Sit with what you’re feeling and give each emotion the space to exist in its own right, even when they overlap. You can be grateful to be here—both here in the literal sense of the moment spent with your loved ones and here in the figurative sense as in being alive and feeling hopeful about your future. Each of these senses is valid on its own, even when juxtaposed with feelings of guilt or difficulty. Let them breathe life into your world, and acknowledge where they came from.
Seek support
Sometimes, letting your emotions out can bring up discomfort or fear that you’re not sure how to manage on your own. So don’t. If you think that you may benefit from support in any regard, it’s okay to ask for it.
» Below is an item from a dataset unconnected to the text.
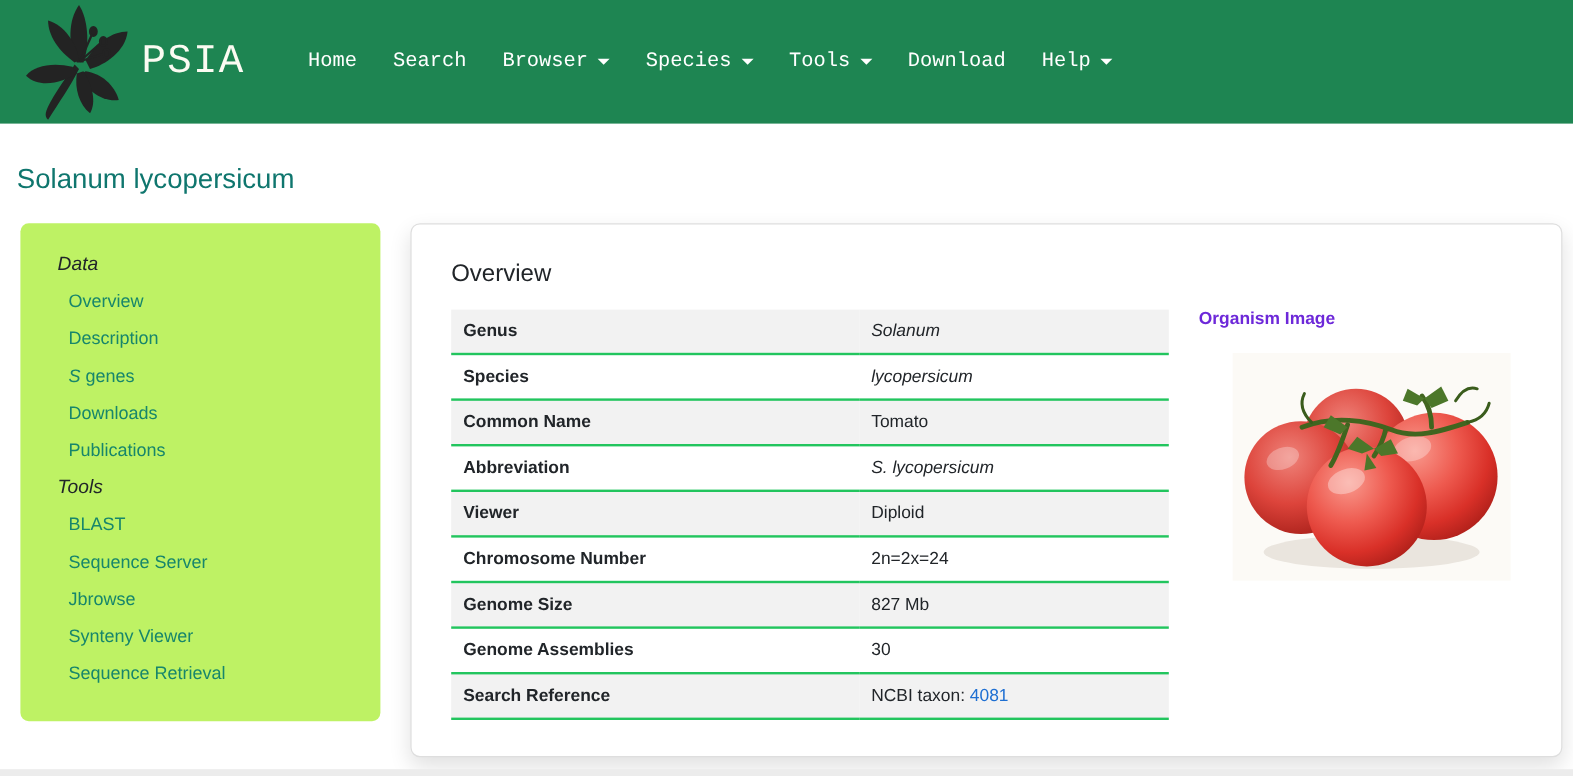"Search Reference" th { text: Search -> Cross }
Perhaps the support you need will help you stay on track by holding you in a moment or place that prevents you from falling into old habits and means of coping. Maybe the support you need is to be heard in your discomfort or offered guidance to find your way through it.
The newness of life after treatment and stark surprise of peace and pain may be overwhelming this year, but when one becomes bigger than the other, let your trusted support team in to be a part of that feeling with you. There is a myriad of options for support available to you, not only at THIRA Health but within your larger community network. Your loved ones, so eager to share the holiday season with you, may not have the tools or words to help you navigate this exact predicament, but they do have something that matters: a great love for you. Let them support you in holding space for that love even when it’s difficult to feel it.